Some of the other extraordinary buildings we have seen - which advise the context of the time - are: the turbine factory by Behrens in 1909 (artistic sucess in steel and glass construction and reshaping use); villa wiegand by behrens (so you know he was Mies' employer and a design bridge from schinkel to mies' emerging modern style); to Mendelsohn's einstein tower from 1921 (and amorphic telescope observatory set into a surprising landscape).

So one of the funnies was the discussion about what Frank Lloyd Wright was doing at the time of all this transition toward modernism - and we figured he was off with his mistress in europe. One of the wise cracks being "yes that is a new service being built into the standard architectural contract."

Monday, August 20, 2007

A good night sleep--thank god. Today was another whilrwind of 7 sites, some by Mies and some by a contemporary of Mies, Hans Scharoun.

Thinking about how this modernist travel blog was born, out of the desire to connect classic sites with young, computer arm-chair travellers, I realize that one might learn about both sides of the modern spectrum today. Mies, who is technical, minimalist and a master of simplicity; and Scharoun who organizes design from the inside out and organically.

Mies:
Afrikinische Strasse housing complex (1925-27) Mies is 31 / Haus Lemke (1932) Mies is 38 / Neue Nationalgalarie (1968) Mies is 76

The first - a housing project is the first project where Mies realizes that he can really begin to interpret his new vision of modernism.
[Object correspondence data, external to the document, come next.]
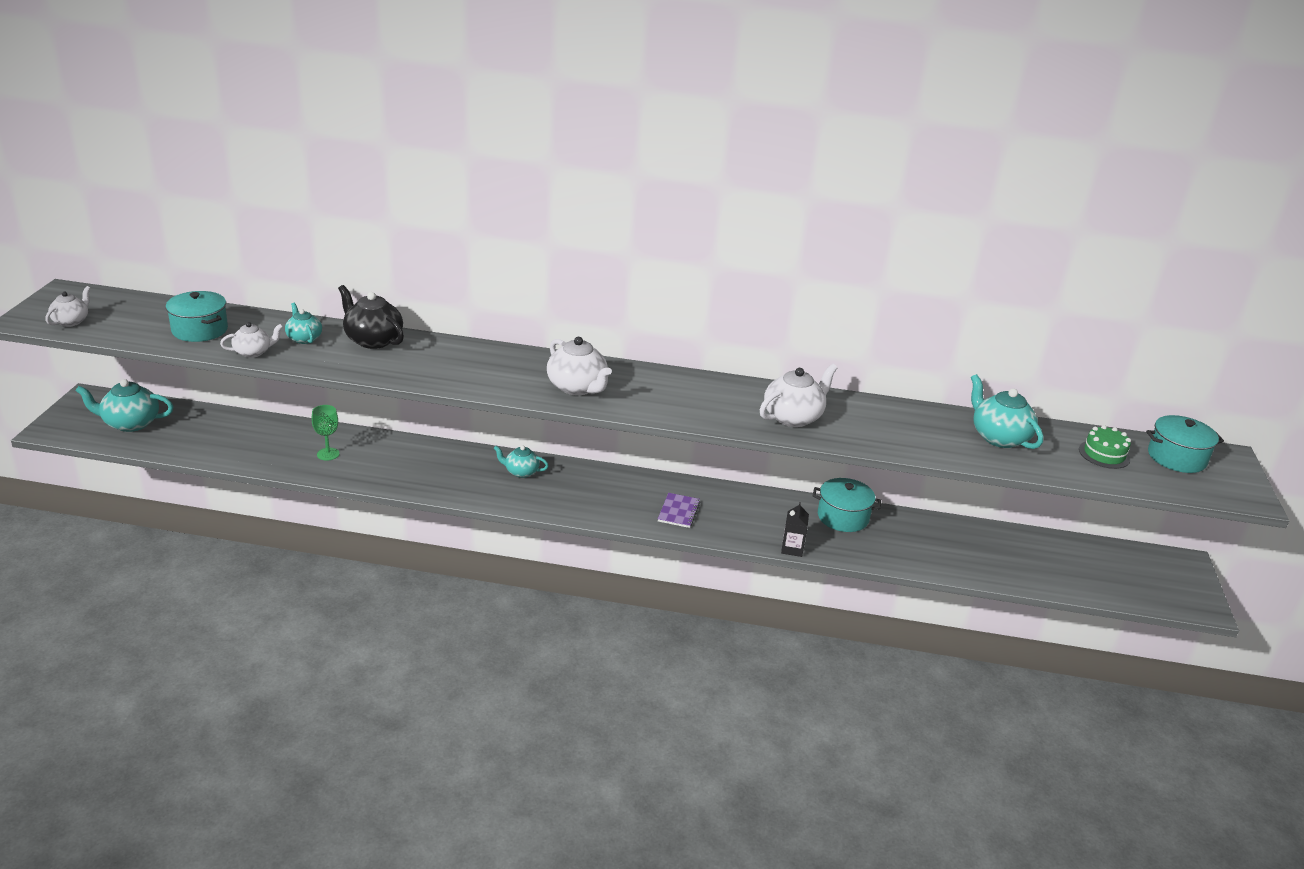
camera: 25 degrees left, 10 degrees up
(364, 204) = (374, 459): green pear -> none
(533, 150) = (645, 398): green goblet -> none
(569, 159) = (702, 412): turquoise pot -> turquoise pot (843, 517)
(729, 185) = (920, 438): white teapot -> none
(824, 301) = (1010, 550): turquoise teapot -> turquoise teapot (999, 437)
The result is a simple execution of affordable housing. The second was a family home created on a small budget - 1400sf of beauty and modernism extending into nature. The third is the nations art gallery and a technical feat in engineering.
(Photos forthcoming)

Scharoun:
Philharmonie (1960-63) / Private home (1932)

The Philharmonie is the nation's philharmonic concert hall and is located next to Mies Neue Nationalgallerie. Frank Gehry stated it was his inspiration for the Disney Concert Hall in LA. It is organized from the outside in, focusing on circling the audience around the orchestra and establishing pitches to create the appropriate acoustical pitches.

The private home - simple on the outside - unfolds to reveal an organic interior with crazy amazing details. From hand crafted built-in spice racks, to ceiling lights out of reverse arm lamps, swooping bannisters and flwright like built-in furniture. Outside modern, inside fiesta.

For our arm-chair travellers - like all of these sites, it can hadly be captured in pictures. And how we access technical feats such as Neue Gallery or the details of Scharoun's private home can only be by memory.